Dort trafen wir auf unseren langjährigen Rivalen um den Titel in der Altersklasse TSV Hagen 1860. Aber in den letzten Jahren hatte sich die Bilanz klar zu unseren Gunsten gedreht. Auch in den Endspielen der letzten beiden Männer 45 Feldmeisterschaften hatten wir das bessere Ende für uns. Wir bleiben in der Erfolgsaufstellung vom Viertelfinale und legten los wie die Feuerwehr. Hagen wusste nicht wie Ihnen geschah und schon stand es 5:0 und 7:1 für uns. Diesen Vorsprung brachten wir sicher nach Hause und der erste Satz wurde mit 11:6 gewonnen. Aber noch war das Endspiel ja nicht erreicht. Hagen würde sich wehren. Im zweiten Satz war es zunächst ausgeglichen und bis zum 6:6 konnte sich kein Team einen Vorsprung erarbeiten. Dann gelangen uns zwei gute Angriffe, wobei Jochen von vorne rechts eine Schussvorlage top verwandelte. Hagen wollte nochmal rankommen und versuchte alles. Aber bei 9:7 für uns wehrte Kiki in der Mitte einen Aufschlag Hagens mit einer Dropkickannahme ab, die dann von Sascha Krause zum Matchball veredelt wurde. Einen Punkt machte Hagen dann noch aber mit einem Aufschlagass zum 11:8 holten wir uns den Finaleinzug.
Im Endspiel trafen wir auf unseren Gruppensieger Bayer Leverkusen, die sich in ihrem Halbfinale gegen den SV Moslesfehn mit 2:1 durchgesetzt hatten. Da war ja noch eine Rechnung offen. Die Aufstellung veränderten wir nicht. Überrascht waren wir etwas, dass nicht Ole Herrmans die Aufschläge übernahm. Das kam uns ganz gelegen. Wir waren sofort im Spiel und erspielten uns wie im Halbfinale gegen Hagen sehr schnell einen deutlichen Vorsprung. Bei 6:1 für uns nahm Leverkusen eine Auszeit und wechselten dann auch die Angabe. Aber unser Vorsprung war zu groß und Sascha Krause an diesem Tag auch zu gut in seinem Angriffsspiel. Icke und Bruce brachten immer wieder die Bälle, sodass wir unser Spiel aufziehen konnten. Unsere Defensivarbeit war top. So holten wir uns mit 11:6 den ersten Satz. Der zweite Satz verlief ähnlich wie der erste. Wir ließen nicht viel zu, machten unser Spiel und spielten ein souveränes Endspiel. Mit 11:6 ging auch der zweite Satz an uns und der Titelhattrick war geschafft. Unser Sonntagsmodus war genial und es hat verdammt viel Spaß gemacht wieder auf dem Platz zu stehen. Großes Lob gebührt auch Hanschi, der am Sonntag nicht mehr zum Einsatz kam, aber von der Seitenlinie immer unterstützte. Auch Ulli Niemann, der gar nicht ins Spielgeschehen eingriff, stellte sich in den Dienst der Mannschaft und hat mit seinen Kommandos großen Anteil an der starken Defensivleistung der Mitte und Abwehr.

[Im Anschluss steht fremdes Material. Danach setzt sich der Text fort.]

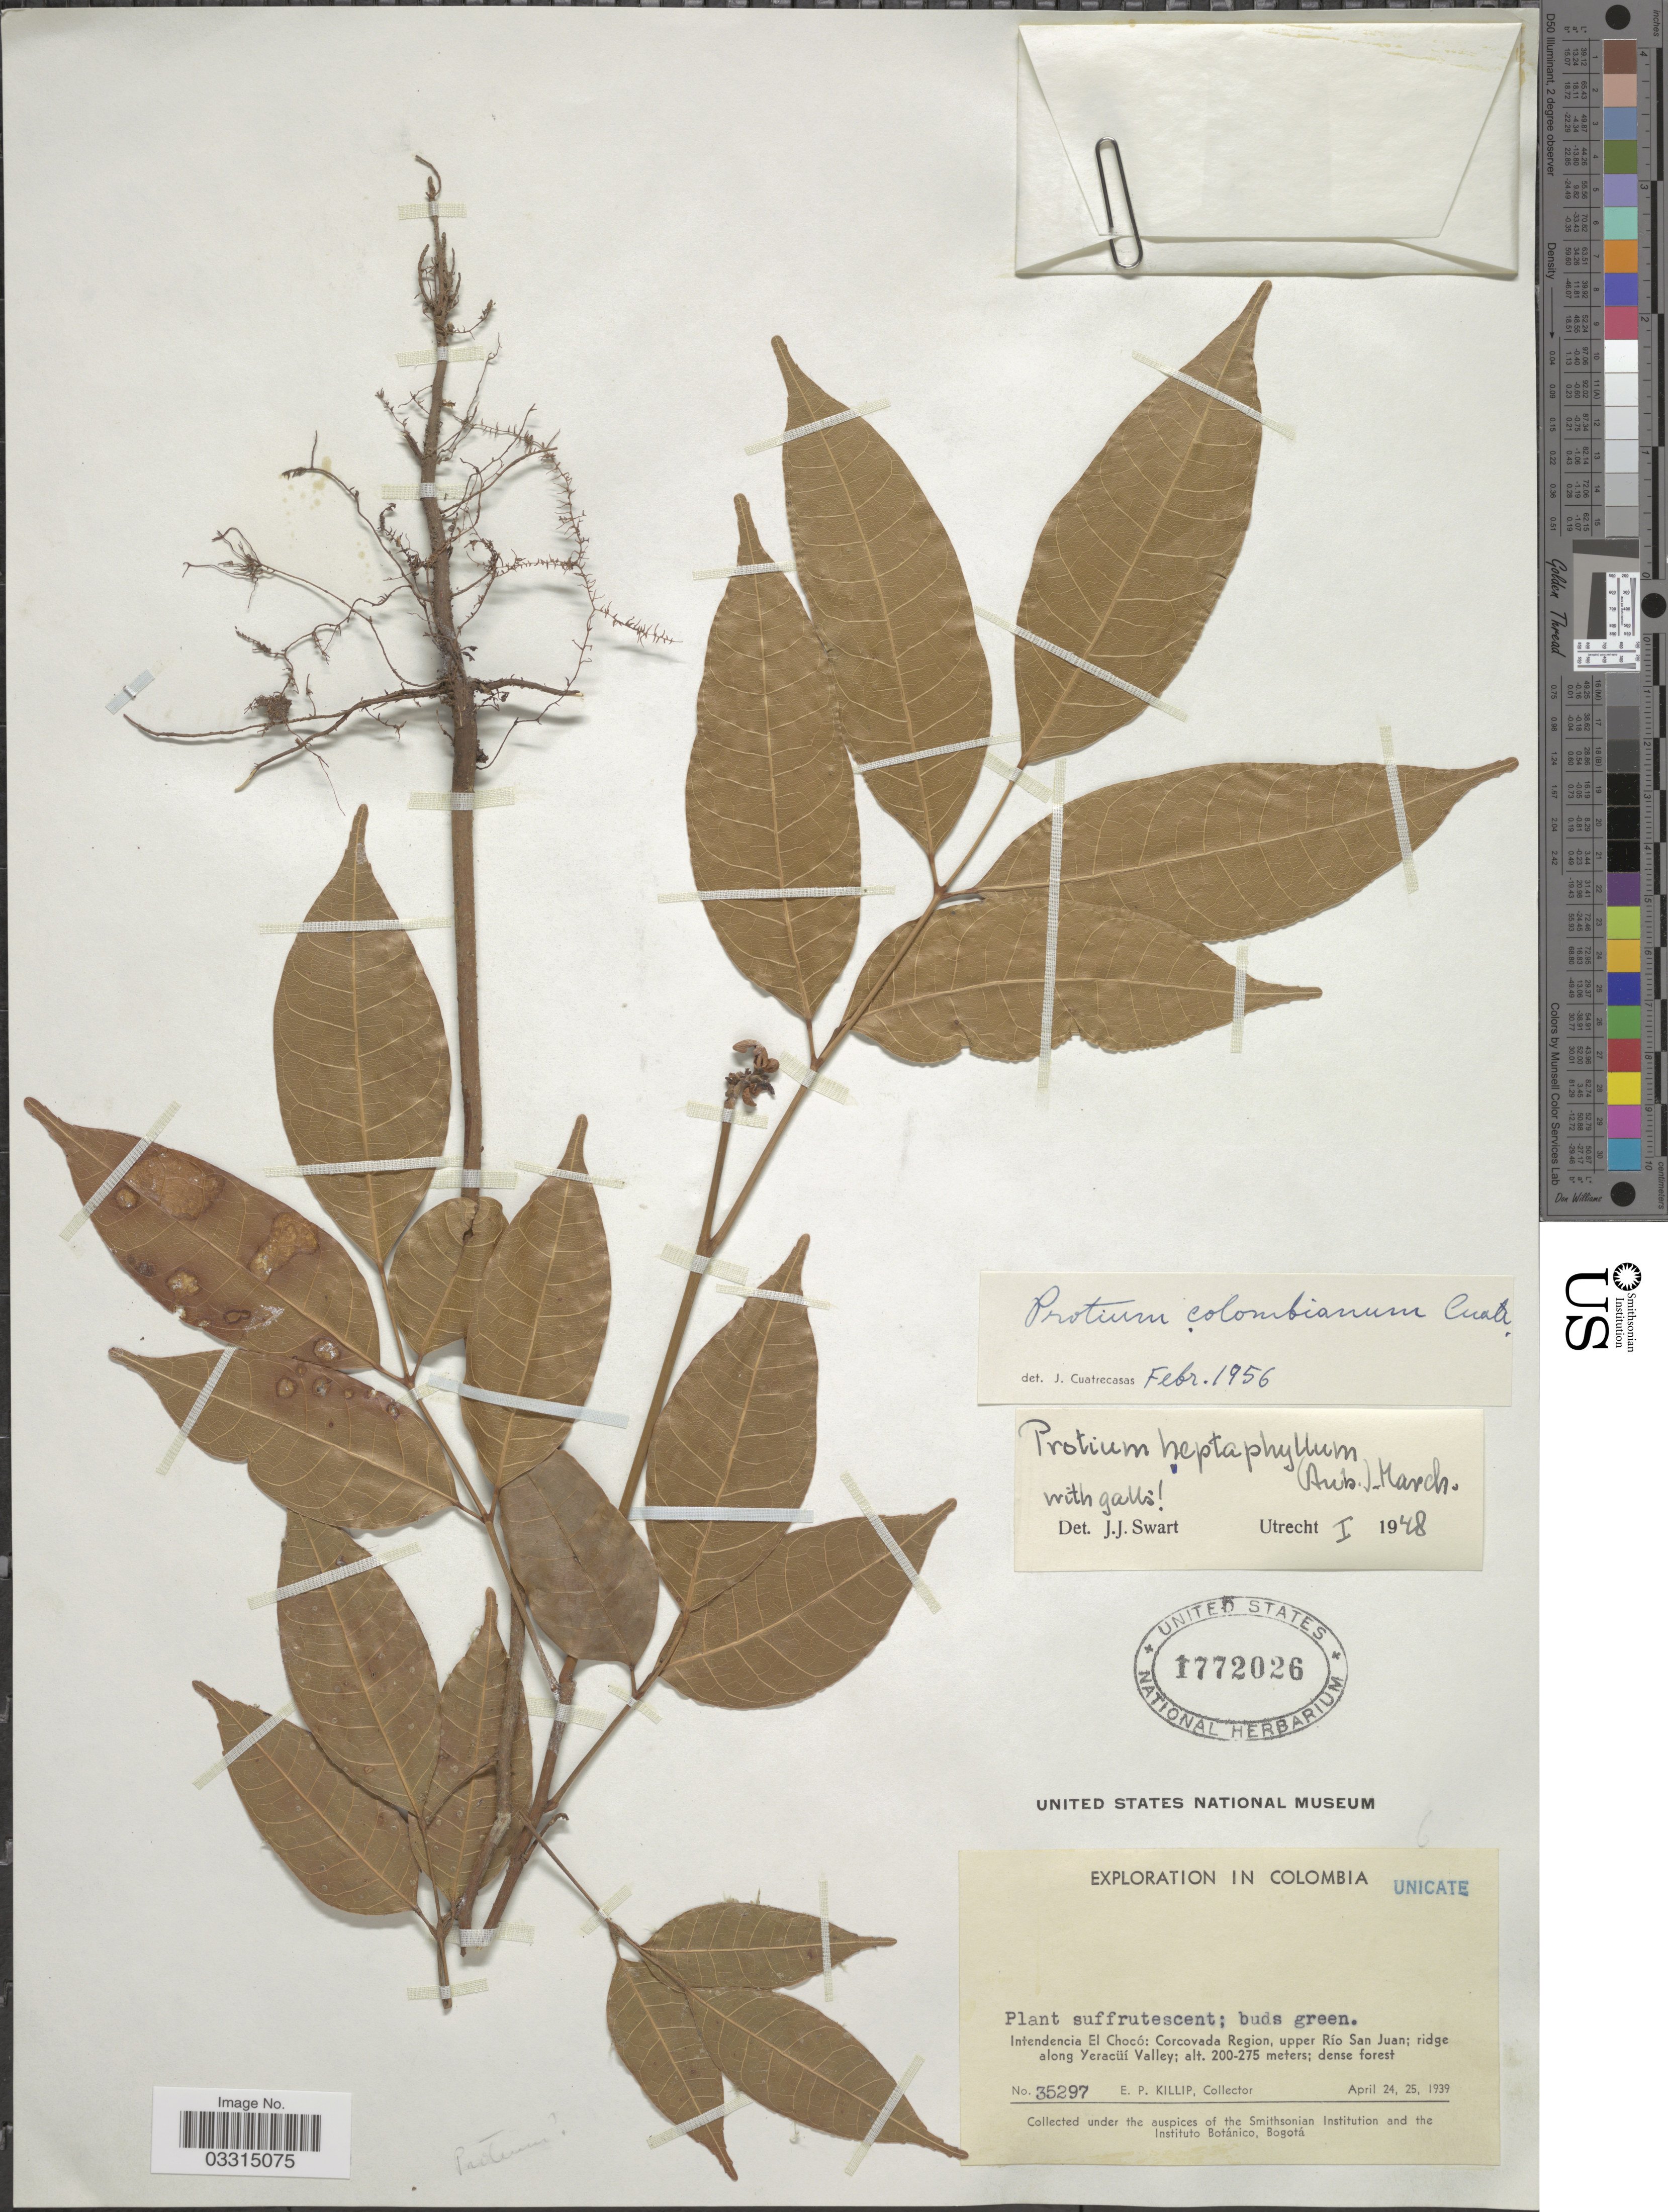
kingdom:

Deutscher Meister Männer 45 im Feldfaustball wurden Sascha Krause, Jochen Böttcher, Mario Birkenbach (Hanschi), Christian „Kiki“ Müller, Christian „Bruce“ Lee, Sascha „Icke“ Ball und ulli Niemann. Es war mir eine Freude und Ehre mit diesem Team ein herausragendes Wochenende verbracht zu haben. Nun versuchen wir es nochmal in der Halle einen Titel zu holen.

Anzumerken ist noch, dass der Landesverband Berlin sehr erfolgreich war, denn die Frauenmannschaft von Stern Kaulsdorf gewann in der Altersklasse Frauen 30 ebenfalls den Deutschen Meistertitel. Herzlichen Glückwunsch an die Sterne.